Terahertz Absorption in Quantum Devices Based on MgxZn1−xO/ZnO Quantum Well Structures

Abstract

The energy level structures of MgxZn1−xO/ZnO/MgxZn1−xO quantum wells (QWs) with various geometrical structures and material compositions are obtained. Terahertz (THz) intersubband absorption can be realized and tunable with x in the range of 0.01~0.04 and well width in the range of 5~13 nm. Electron scattering such as piezoelectric acoustic phonon (PAP), polar optical phonon (POP), interface roughness (IFR), and random alloy (RAS) scattering are included in the calculations to analyze the linewidth broadening.
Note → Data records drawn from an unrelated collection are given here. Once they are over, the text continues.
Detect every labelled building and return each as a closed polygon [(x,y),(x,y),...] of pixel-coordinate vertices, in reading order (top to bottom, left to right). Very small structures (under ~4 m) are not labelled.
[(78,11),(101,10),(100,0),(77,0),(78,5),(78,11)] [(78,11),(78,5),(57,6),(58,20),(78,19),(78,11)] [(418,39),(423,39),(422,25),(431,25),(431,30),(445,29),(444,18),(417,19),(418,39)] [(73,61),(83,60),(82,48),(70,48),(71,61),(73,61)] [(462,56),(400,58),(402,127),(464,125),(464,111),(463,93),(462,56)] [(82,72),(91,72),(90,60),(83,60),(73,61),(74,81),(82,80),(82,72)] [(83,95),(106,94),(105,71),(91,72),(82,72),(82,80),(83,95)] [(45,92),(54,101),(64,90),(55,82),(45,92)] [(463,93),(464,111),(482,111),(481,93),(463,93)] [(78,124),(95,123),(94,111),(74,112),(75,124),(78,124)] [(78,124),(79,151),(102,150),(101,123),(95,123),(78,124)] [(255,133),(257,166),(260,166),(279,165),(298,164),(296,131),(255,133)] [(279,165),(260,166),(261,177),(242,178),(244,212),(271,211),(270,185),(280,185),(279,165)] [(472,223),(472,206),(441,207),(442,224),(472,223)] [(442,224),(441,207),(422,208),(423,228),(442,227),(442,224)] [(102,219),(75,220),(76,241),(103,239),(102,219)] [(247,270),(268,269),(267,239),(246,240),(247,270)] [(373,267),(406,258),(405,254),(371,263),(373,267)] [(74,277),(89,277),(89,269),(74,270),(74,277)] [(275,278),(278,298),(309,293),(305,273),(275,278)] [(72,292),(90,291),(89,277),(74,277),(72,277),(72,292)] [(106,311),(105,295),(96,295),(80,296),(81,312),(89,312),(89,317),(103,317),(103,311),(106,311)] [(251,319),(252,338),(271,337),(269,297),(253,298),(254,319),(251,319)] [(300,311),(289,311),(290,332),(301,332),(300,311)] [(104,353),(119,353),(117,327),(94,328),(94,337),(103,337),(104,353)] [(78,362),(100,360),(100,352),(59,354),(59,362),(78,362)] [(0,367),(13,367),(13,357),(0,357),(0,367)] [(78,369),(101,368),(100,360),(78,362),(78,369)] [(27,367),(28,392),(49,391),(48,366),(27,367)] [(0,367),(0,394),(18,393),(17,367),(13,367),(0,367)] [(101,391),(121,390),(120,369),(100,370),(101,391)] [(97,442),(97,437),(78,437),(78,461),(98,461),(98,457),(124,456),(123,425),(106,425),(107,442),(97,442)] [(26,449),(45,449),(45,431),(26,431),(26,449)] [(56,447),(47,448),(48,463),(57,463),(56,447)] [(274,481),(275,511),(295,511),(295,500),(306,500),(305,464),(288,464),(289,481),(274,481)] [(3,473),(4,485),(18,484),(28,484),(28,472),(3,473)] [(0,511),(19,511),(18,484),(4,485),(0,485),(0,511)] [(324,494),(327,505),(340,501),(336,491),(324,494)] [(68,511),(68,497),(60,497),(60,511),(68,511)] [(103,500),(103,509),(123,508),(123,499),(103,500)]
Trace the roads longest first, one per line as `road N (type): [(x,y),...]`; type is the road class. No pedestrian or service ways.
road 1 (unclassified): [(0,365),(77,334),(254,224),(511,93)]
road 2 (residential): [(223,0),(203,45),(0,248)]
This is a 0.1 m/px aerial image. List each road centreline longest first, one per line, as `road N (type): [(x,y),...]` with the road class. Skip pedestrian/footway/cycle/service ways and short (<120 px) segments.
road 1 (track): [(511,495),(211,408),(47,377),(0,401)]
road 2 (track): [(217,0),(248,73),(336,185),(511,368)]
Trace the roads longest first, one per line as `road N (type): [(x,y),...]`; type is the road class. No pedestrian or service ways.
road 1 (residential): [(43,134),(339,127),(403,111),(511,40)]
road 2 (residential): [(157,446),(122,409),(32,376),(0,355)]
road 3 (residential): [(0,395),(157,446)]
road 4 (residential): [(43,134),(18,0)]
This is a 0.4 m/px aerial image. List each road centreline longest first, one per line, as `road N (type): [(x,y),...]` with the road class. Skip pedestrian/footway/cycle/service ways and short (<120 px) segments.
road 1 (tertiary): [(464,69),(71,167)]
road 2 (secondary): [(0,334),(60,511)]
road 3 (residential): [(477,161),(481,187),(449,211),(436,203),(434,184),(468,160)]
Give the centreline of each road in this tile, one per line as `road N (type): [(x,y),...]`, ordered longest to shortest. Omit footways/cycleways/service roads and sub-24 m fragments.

Increasing the Mg composition or decreasing the well width can obtain high-frequency THz intersubband absorption, in which case IFR is found to be the physical mechanism that makes the linewidth broaden. On the other hand, the influence difference of PAP scattering for the lower Mg composition, which may be caused by the different electro-mechanical coupling coefficients (EMCC), is obviously larger than that for the higher Mg composition, meaning that the accurate value of EMCC is much more important for the THz intersubband absorption in MgxZn1−xO/ZnO/MgxZn1−xO QWs with a smaller x. The findings are helpful in the design of THz detector devices.